Simple query trying to return billions of rows

We have a pretty simple query that took 33 minutes, 23 seconds and is trying to return almost 2 billion rows. It doesn’t match that many records in the DB.

Here’s the profile

d38ae1f1-0de4-4c1e-8e69-a033bf99607b.zip (2.1 MB)

This is running latest 3.0 of Dremio.

Hi @jhaynie

It looks like what is called an expanding and that can cause such behavior.
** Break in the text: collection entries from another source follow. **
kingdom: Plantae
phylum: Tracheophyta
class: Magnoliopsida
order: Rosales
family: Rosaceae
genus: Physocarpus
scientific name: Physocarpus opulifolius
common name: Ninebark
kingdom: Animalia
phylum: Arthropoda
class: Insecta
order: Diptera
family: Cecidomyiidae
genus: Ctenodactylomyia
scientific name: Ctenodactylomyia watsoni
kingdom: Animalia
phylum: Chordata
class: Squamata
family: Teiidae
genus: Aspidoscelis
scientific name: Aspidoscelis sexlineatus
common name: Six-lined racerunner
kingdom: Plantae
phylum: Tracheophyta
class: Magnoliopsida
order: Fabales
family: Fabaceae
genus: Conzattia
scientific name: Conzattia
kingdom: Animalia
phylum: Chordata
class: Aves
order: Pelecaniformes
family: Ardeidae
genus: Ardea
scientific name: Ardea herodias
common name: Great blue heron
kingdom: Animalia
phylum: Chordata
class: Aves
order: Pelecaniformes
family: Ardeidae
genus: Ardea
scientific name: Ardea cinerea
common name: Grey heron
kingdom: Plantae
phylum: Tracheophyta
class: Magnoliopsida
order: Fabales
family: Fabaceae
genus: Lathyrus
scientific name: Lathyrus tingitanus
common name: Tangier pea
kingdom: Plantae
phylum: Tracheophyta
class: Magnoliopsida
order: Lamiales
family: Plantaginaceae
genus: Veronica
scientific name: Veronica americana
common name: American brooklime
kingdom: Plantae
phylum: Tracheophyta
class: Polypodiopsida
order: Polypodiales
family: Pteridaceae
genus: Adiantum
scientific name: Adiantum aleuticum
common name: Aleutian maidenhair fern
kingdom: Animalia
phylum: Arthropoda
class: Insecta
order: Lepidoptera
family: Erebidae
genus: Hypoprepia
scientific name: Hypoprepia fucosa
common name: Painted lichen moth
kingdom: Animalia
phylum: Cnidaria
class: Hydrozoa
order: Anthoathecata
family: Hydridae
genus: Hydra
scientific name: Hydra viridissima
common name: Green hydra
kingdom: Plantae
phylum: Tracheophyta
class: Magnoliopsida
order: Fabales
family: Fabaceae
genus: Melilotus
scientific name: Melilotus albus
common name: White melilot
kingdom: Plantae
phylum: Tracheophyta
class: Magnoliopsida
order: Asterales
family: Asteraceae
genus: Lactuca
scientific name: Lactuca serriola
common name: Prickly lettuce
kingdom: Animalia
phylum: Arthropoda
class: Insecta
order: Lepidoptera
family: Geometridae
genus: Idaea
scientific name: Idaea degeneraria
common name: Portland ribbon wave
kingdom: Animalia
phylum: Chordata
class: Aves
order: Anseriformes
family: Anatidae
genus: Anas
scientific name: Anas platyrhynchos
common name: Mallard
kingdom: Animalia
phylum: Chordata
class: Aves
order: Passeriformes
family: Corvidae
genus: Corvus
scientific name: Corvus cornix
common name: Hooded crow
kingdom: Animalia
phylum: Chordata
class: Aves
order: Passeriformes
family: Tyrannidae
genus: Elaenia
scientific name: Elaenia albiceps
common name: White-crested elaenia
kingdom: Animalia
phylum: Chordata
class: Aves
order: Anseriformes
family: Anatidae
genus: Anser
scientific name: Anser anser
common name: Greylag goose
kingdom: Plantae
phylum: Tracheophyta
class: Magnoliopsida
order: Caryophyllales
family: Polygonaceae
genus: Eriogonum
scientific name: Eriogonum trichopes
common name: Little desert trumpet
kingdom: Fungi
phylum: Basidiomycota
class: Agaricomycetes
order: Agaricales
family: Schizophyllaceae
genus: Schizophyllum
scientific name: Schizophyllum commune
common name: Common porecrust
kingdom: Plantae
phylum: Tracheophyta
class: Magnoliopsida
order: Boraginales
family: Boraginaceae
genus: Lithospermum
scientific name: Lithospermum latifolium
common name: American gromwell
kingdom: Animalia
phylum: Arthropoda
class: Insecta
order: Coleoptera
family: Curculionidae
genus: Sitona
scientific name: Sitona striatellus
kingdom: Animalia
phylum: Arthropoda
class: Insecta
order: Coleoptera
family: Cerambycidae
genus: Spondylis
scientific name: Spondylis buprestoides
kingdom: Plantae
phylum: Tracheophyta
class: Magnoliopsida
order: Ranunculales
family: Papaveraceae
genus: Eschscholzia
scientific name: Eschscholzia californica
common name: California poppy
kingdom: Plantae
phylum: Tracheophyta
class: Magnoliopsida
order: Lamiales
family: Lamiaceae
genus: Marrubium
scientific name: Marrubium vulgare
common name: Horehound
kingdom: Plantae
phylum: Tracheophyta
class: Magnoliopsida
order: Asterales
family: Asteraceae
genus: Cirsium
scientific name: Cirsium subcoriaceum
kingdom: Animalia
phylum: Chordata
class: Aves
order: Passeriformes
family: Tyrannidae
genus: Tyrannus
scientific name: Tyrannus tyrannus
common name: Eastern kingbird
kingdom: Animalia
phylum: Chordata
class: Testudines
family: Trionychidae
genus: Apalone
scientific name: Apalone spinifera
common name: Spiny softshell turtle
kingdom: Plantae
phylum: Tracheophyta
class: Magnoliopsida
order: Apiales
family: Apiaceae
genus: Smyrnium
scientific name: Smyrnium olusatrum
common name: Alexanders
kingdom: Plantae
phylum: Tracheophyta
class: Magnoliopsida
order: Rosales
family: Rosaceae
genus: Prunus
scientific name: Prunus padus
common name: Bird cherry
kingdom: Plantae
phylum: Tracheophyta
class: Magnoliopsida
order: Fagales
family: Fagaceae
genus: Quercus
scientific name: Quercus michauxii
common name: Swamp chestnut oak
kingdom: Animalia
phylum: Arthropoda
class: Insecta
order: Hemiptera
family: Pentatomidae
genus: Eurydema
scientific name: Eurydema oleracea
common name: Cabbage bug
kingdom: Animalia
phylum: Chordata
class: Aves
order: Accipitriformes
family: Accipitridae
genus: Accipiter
See below on how your query progressed operator wise. It is always bottom up. We started at MAJOR FRAGMENT 25 JSON_SUB_SCAN (all the way to the bottom) and we were doing good until PROJECT MAJOR FRAGMENT 7 the PROJECT that had a result of 3,341 records. The subsequent HASH_JOIN, MAJOR FRAGMENT 6 has 1,545,905 but the output from the HASH_JOIN which is the PROJECT (MAJOR FRAGMENT 5) is 1,915,864,488 (~ 2B records)

Can you please check your JOIN and see if there are any JOINS missing or you have duplicate rows from the JOINS? Screenshot attached too

Kindly let us know if you have any questions

{“majorFragmentId”:0,“operatorId”:0,“name”:“SCREEN”,“records”:1}
{“majorFragmentId”:0,“operatorId”:1,“name”:“PROJECT”,“records”:1}
{“majorFragmentId”:0,“operatorId”:2,“name”:“WRITER_COMMITTER”,“records”:1}
{“majorFragmentId”:0,“operatorId”:3,“name”:“ARROW_WRITER”,“records”:1915864488}
{“majorFragmentId”:0,“operatorId”:4,“name”:“PROJECT”,“records”:1915864488}
{“majorFragmentId”:0,“operatorId”:5,“name”:“PROJECT”,“records”:1915864488}
{“majorFragmentId”:0,“operatorId”:6,“name”:“HASH_JOIN”,“records”:1545905}
{“majorFragmentId”:0,“operatorId”:7,“name”:“PROJECT”,“records”:3341}
{“majorFragmentId”:0,“operatorId”:8,“name”:“HASH_JOIN”,“records”:4583}
{“majorFragmentId”:0,“operatorId”:9,“name”:“PROJECT”,“records”:3341}
{“majorFragmentId”:0,“operatorId”:10,“name”:“PROJECT”,“records”:3341}
{“majorFragmentId”:0,“operatorId”:11,“name”:“HASH_JOIN”,“records”:3342}
{“majorFragmentId”:0,“operatorId”:12,“name”:“SELECTION_VECTOR_REMOVER”,“records”:3341}
{“majorFragmentId”:0,“operatorId”:13,“name”:“SELECTION_VECTOR_REMOVER”,“records”:3341}
{“majorFragmentId”:0,“operatorId”:14,“name”:“PROJECT”,“records”:3341}
{“majorFragmentId”:0,“operatorId”:15,“name”:“HASH_JOIN”,“records”:17}
{“majorFragmentId”:0,“operatorId”:16,“name”:“FILTER”,“records”:4174}
{“majorFragmentId”:0,“operatorId”:17,“name”:“FILTER”,“records”:4174}
{“majorFragmentId”:0,“operatorId”:18,“name”:“SELECTION_VECTOR_REMOVER”,“records”:3341}
{“majorFragmentId”:0,“operatorId”:19,“name”:“PROJECT”,“records”:16}
{“majorFragmentId”:0,“operatorId”:20,“name”:“PARQUET_ROW_GROUP_SCAN”,“records”:1}
{“majorFragmentId”:0,“operatorId”:21,“name”:“JSON_SUB_SCAN”,“records”:4174}
{“majorFragmentId”:0,“operatorId”:22,“name”:“JSON_SUB_SCAN”,“records”:4174}
{“majorFragmentId”:0,“operatorId”:23,“name”:“FILTER”,“records”:4174}
{“majorFragmentId”:0,“operatorId”:24,“name”:“PARQUET_ROW_GROUP_SCAN”,“records”:16}
{“majorFragmentId”:0,“operatorId”:25,“name”:“JSON_SUB_SCAN”,“records”:4174}

we found a table that wasn’t fully joined and that fixed it … thanks.